Мы инстинктивно чувствуем, что подобные объяснения являются унижением достоинства страданий и их неизбежной реальности для всех форм жизни. Ведь, когда мы оглядываемся назад или всматриваемся в отдаленное будущее вселенной, мы понимаем, что жизнь никому не гарантирует абсолютной безопасности. Существование всегда чревато опасностями и катастрофами, а его продолжение возможно только за счет поедания одних живых организмов другими — и, кажется, в этом отношении ситуация едва ли радикально изменится в ближайшем будущем.[51] Поэтому проблема страдания не потеряет своего величия до тех пор, пока продление жизни будет в какой-то мере зависеть от страдания хотя бы одного существа.

Мы должны уважать индийский идеал ахимсы (непричинения вреда живому) и стремление буддистского монаха не убивать и сводить страдание к минимуму. Однако когда мы задумываемся над этим, оказывается, что воздержание от причинения страданий—не более чем жест, который, если разобраться, является уходом от проблемы.
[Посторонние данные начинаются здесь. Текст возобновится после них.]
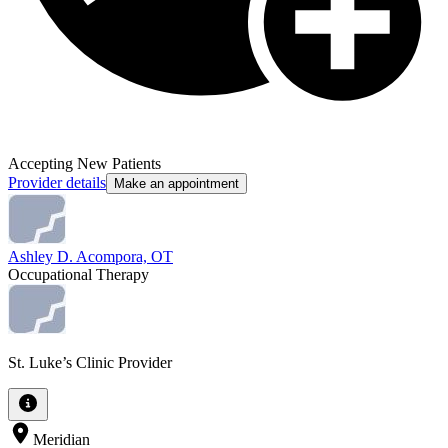
Accepting New Patients
Provider details
Make an appointment
Ashley D. Acompora, OT
Occupational Therapy
St. Luke’s Clinic Provider
Meridian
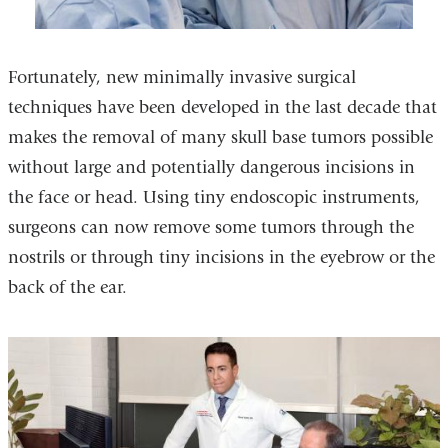
Fortunately, new minimally invasive surgical
techniques have been developed in the last decade that
makes the removal of many skull base tumors possible
without large and potentially dangerous incisions in
the face or head. Using tiny endoscopic instruments,
surgeons can now remove some tumors through the
nostrils or through tiny incisions in the eyebrow or the
back of the ear.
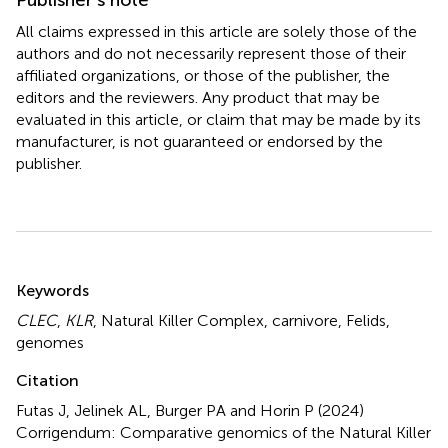
All claims expressed in this article are solely those of the
authors and do not necessarily represent those of their
affiliated organizations, or those of the publisher, the
editors and the reviewers. Any product that may be
evaluated in this article, or claim that may be made by its
manufacturer, is not guaranteed or endorsed by the
publisher.
Summary
Keywords
CLEC
,
KLR
,
Natural Killer Complex
,
carnivore
,
Felids
,
genomes
Citation
Futas J, Jelinek AL, Burger PA and Horin P (2024)
Corrigendum: Comparative genomics of the Natural Killer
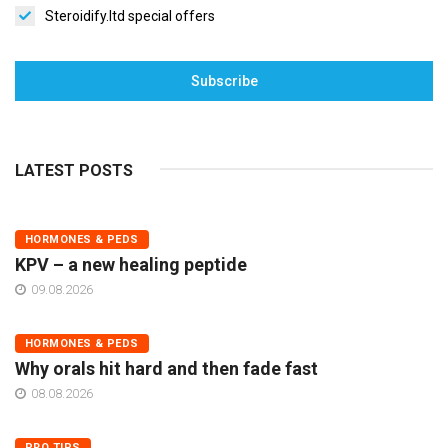
Steroidify.ltd special offers
Subscribe
LATEST POSTS
HORMONES & PEDS
KPV – a new healing peptide
09.08.2026
HORMONES & PEDS
Why orals hit hard and then fade fast
08.08.2026
PRO TIPS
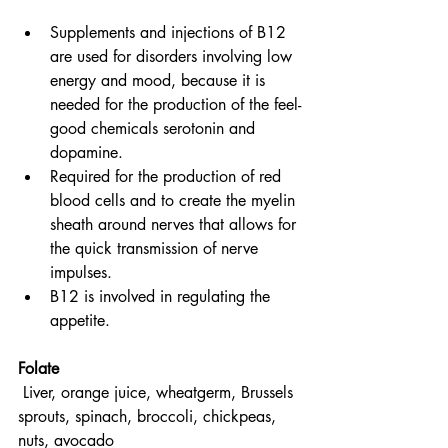
Supplements and injections of B12 
are used for disorders involving low 
energy and mood, because it is 
needed for the production of the feel-
good chemicals serotonin and 
dopamine.
Required for the production of red 
blood cells and to create the myelin 
sheath around nerves that allows for 
the quick transmission of nerve 
impulses.
B12 is involved in regulating the 
appetite.
Folate
Liver, orange juice, wheatgerm, Brussels 
sprouts, spinach, broccoli, chickpeas, 
nuts, avocado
Ответ на проблему страдания находится не в стороне от нее, а в ней самой. Неизбежность страдания не означает, что мы должны притуплять свою чувствительность. Напротив, мы должны становиться более чувствительными и исследовать, как организм спонтанно реагирует на страдания, руководствуясь своей врожденной мудростью. Врач, работающий с умирающим, должен вести себя как акушер, — он должен создавать атмосферу, в которой любые, даже самые неприятные реакции на смерть и страдание разрешены и даже желательны. Чувствам страждущего следует предоставить полную свободу; сама природа должна направлять их, и внешний контроль здесь нужен лишь для того, чтобы предотвратить возможные разрушительные последствия.
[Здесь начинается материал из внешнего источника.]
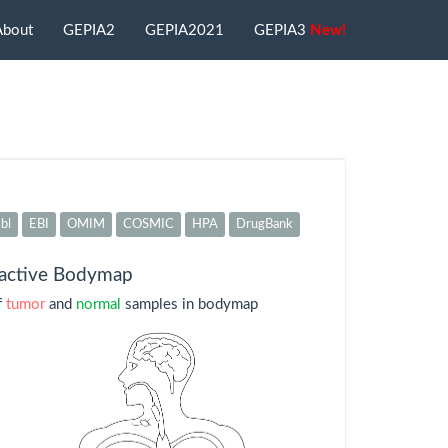
About
GEPIA2
GEPIA2021
GEPIA3
New!
bl
EBI
OMIM
COSMIC
HPA
DrugBank
ractive Bodymap
f
tumor
and
normal
samples in bodymap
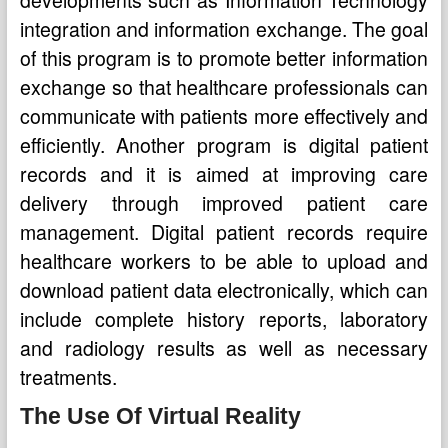
developments such as Information Technology
integration and information exchange. The goal
of this program is to promote better information
exchange so that healthcare professionals can
communicate with patients more effectively and
efficiently. Another program is digital patient
records and it is aimed at improving care
delivery through improved patient care
management. Digital patient records require
healthcare workers to be able to upload and
download patient data electronically, which can
include complete history reports, laboratory
and radiology results as well as necessary
treatments.
The Use Of Virtual Reality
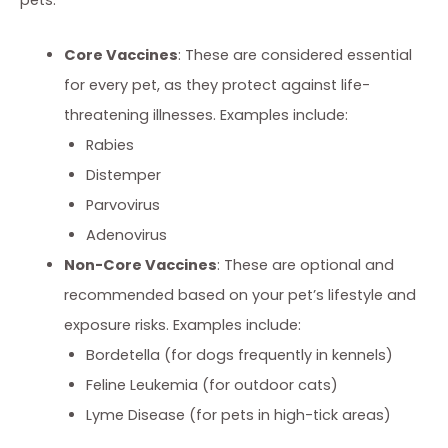
Core Vaccines
: These are considered essential
for every pet, as they protect against life-
threatening illnesses. Examples include:
Rabies
Distemper
Parvovirus
Adenovirus
Non-Core Vaccines
: These are optional and
recommended based on your pet’s lifestyle and
exposure risks. Examples include:
Bordetella (for dogs frequently in kennels)
Feline Leukemia (for outdoor cats)
Lyme Disease (for pets in high-tick areas)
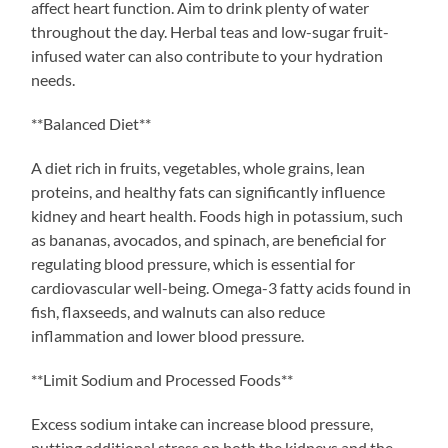
affect heart function. Aim to drink plenty of water
throughout the day. Herbal teas and low-sugar fruit-
infused water can also contribute to your hydration
needs.
**Balanced Diet**
A diet rich in fruits, vegetables, whole grains, lean
proteins, and healthy fats can significantly influence
kidney and heart health. Foods high in potassium, such
as bananas, avocados, and spinach, are beneficial for
regulating blood pressure, which is essential for
cardiovascular well-being. Omega-3 fatty acids found in
fish, flaxseeds, and walnuts can also reduce
inflammation and lower blood pressure.
**Limit Sodium and Processed Foods**
Excess sodium intake can increase blood pressure,
putting additional stress on both the kidneys and the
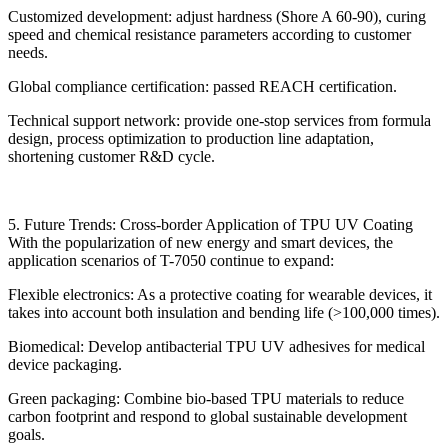
Customized development: adjust hardness (Shore A 60-90), curing
speed and chemical resistance parameters according to customer
needs.
Global compliance certification: passed REACH certification.
Technical support network: provide one-stop services from formula
design, process optimization to production line adaptation,
shortening customer R&D cycle.
5. Future Trends: Cross-border Application of TPU UV Coating
With the popularization of new energy and smart devices, the
application scenarios of T-7050 continue to expand:
Flexible electronics: As a protective coating for wearable devices, it
takes into account both insulation and bending life (>100,000 times).
Biomedical: Develop antibacterial TPU UV adhesives for medical
device packaging.
Green packaging: Combine bio-based TPU materials to reduce
carbon footprint and respond to global sustainable development
goals.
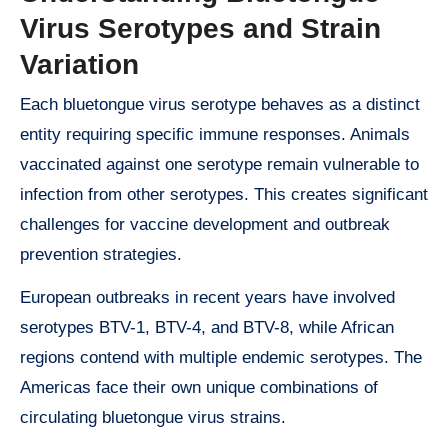
Virus Serotypes and Strain
Variation
Each bluetongue virus serotype behaves as a distinct
entity requiring specific immune responses. Animals
vaccinated against one serotype remain vulnerable to
infection from other serotypes. This creates significant
challenges for vaccine development and outbreak
prevention strategies.
European outbreaks in recent years have involved
serotypes BTV-1, BTV-4, and BTV-8, while African
regions contend with multiple endemic serotypes. The
Americas face their own unique combinations of
circulating bluetongue virus strains.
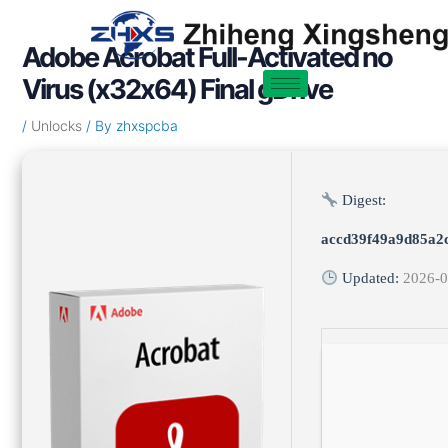
Skip
Post
to
navigation
Adobe Acrobat Full-Activated no
content
Virus (x32x64) Final gDrive
/
Unlocks
/ By
zhxspcba
Digest:
accd39f49a9d85a2
Updated:
2026-0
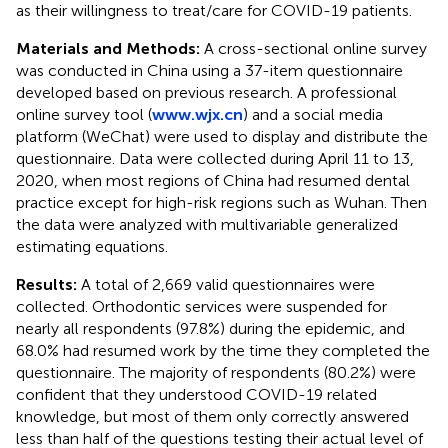
as their willingness to treat/care for COVID-19 patients.
Materials and Methods:
A cross-sectional online survey
was conducted in China using a 37-item questionnaire
developed based on previous research. A professional
online survey tool (
www.wjx.cn
) and a social media
platform (WeChat) were used to display and distribute the
questionnaire. Data were collected during April 11 to 13,
2020, when most regions of China had resumed dental
practice except for high-risk regions such as Wuhan. Then
the data were analyzed with multivariable generalized
estimating equations.
Results:
A total of 2,669 valid questionnaires were
collected. Orthodontic services were suspended for
nearly all respondents (97.8%) during the epidemic, and
68.0% had resumed work by the time they completed the
questionnaire. The majority of respondents (80.2%) were
confident that they understood COVID-19 related
knowledge, but most of them only correctly answered
less than half of the questions testing their actual level of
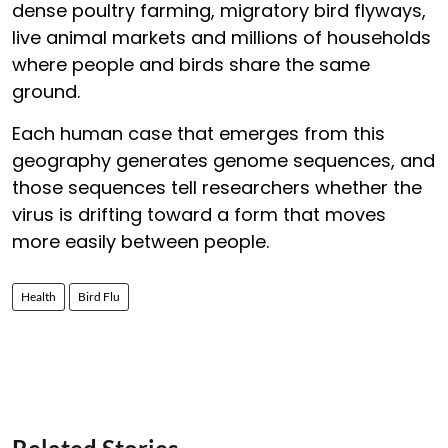
dense poultry farming, migratory bird flyways,
live animal markets and millions of households
where people and birds share the same
ground.
Each human case that emerges from this
geography generates genome sequences, and
those sequences tell researchers whether the
virus is drifting toward a form that moves
more easily between people.
Health
Bird Flu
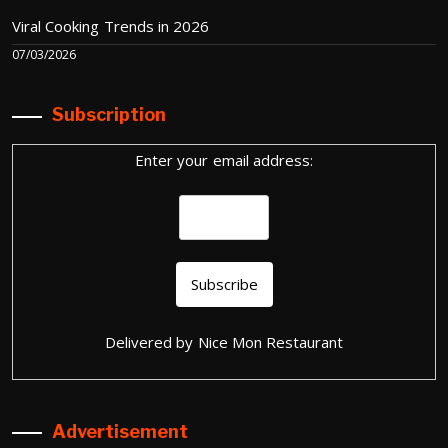
Viral Cooking Trends in 2026
07/03/2026
Subscription
Enter your email address:
Delivered by
Nice Mon Restaurant
Advertisement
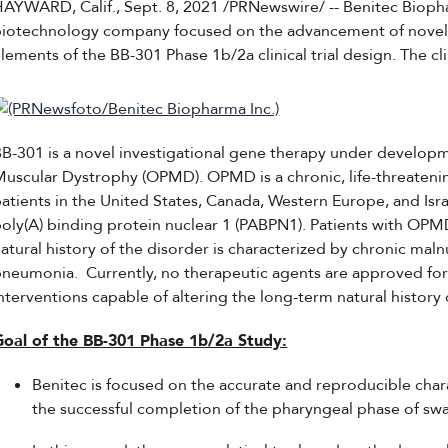
HAYWARD, Calif., Sept. 8, 2021 /PRNewswire/ -- Benitec Bio
biotechnology company focused on the advancement of novel 
lements of the BB-301 Phase 1b/2a clinical trial design. The clin
B-301 is a novel investigational gene therapy under developm
uscular Dystrophy (OPMD). OPMD is a chronic, life-threateni
atients in the United States, Canada, Western Europe, and Is
oly(A) binding protein nuclear 1 (PABPN1). Patients with OPMD 
atural history of the disorder is characterized by chronic malnu
neumonia. Currently, no therapeutic agents are approved for
nterventions capable of altering the long-term natural histor
Goal of the BB-301 Phase 1b/2a Study:
Benitec is focused on the accurate and reproducible char
the successful completion of the pharyngeal phase of sw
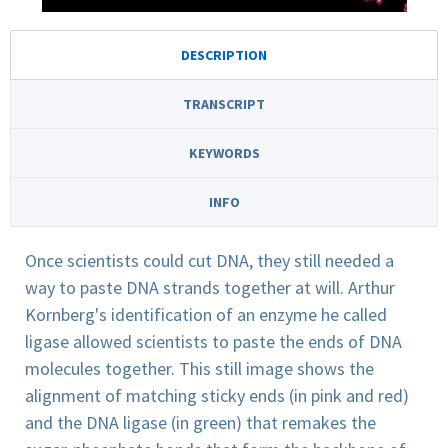
DESCRIPTION
TRANSCRIPT
KEYWORDS
INFO
Once scientists could cut DNA, they still needed a
way to paste DNA strands together at will. Arthur
Kornberg's identification of an enzyme he called
ligase allowed scientists to paste the ends of DNA
molecules together. This still image shows the
alignment of matching sticky ends (in pink and red)
and the DNA ligase (in green) that remakes the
Таким образом, мы начинаем видеть, что реакция организма на страдание способствует преодолению страдания, поскольку неизбежная боль при этом превращается в экстаз. Это понимание лежит в основе космологических мифов индуизма, рассматривающих мир, со всеми его восторгами и ужасами, как экстаз Бога, который с полной самоотдачей вечно воплощается в мириадах форм жизни. Вот почему Шива, божественный прототип страдания и разрушения, — это Натараджа, или Божество Танца. Ведь вечная агония смерти и возвращения к жизни есть экстатический танец Шивы — экстатический, потому что в нем нет внутреннего конфликта, потому что он не дуалистичен. В этом танце нет противоположности контролирующего и контролируемого, нет другого принципа движения, кроме сахаджи, или спонтанности.
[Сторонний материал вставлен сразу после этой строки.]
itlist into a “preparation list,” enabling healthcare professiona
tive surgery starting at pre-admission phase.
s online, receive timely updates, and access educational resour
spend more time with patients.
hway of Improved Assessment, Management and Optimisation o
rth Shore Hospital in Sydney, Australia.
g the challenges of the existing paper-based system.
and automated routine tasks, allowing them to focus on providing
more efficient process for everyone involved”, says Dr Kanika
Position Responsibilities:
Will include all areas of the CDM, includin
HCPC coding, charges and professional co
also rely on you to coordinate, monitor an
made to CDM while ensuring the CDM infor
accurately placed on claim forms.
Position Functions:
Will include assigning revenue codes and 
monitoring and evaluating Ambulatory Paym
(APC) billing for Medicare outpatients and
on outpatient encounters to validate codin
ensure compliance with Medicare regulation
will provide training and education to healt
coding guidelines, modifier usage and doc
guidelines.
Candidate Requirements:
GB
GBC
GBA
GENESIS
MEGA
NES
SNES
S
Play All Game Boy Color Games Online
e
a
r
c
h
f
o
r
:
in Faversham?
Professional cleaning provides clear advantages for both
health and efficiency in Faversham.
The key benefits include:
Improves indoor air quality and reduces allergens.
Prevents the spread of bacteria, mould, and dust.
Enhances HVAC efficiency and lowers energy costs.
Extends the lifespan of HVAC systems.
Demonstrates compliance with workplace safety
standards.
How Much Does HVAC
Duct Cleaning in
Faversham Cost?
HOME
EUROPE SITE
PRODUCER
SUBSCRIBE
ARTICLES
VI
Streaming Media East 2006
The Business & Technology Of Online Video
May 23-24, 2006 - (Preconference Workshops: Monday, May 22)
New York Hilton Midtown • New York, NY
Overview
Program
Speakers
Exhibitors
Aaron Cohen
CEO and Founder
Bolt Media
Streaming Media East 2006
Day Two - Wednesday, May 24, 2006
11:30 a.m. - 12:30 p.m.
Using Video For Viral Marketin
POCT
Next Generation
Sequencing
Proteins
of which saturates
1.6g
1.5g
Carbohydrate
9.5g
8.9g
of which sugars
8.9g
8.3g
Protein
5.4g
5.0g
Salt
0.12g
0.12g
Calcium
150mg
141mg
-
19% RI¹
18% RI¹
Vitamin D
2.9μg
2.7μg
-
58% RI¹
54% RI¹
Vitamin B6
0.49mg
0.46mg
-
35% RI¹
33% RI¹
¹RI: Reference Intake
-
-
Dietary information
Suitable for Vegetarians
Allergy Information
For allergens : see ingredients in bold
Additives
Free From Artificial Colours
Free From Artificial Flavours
Предоставленный самому себе, спонтанно живущий организм не встречает препятствий на пути своего движения. Он подобен текущей воде, которая находит путь наименьшего сопротивления. Лао-цзы говорит:

Высшая добродетель сродни воде. Она благоприятна для всех вещей, но не принуждает их. Она задерживается в тех местах, которые другие презирают. Поэтому вода подобна Дао[52] (VIII).

Если чувства не препятствуют себе, их течение становится свободным, а сами они начинают казаться «пустыми» — что передают буддистским и даосским понятием у-синь. Это понятие означает «не-эго» или «не-сознание» и подразумевает отсутствие конфликта чувствующего и чувств. В грусти и в радости, в страдании и в удовольствии спонтанные реакции следуют друг за другом беспрепятственно — как мяч, брошенный в горный ручей.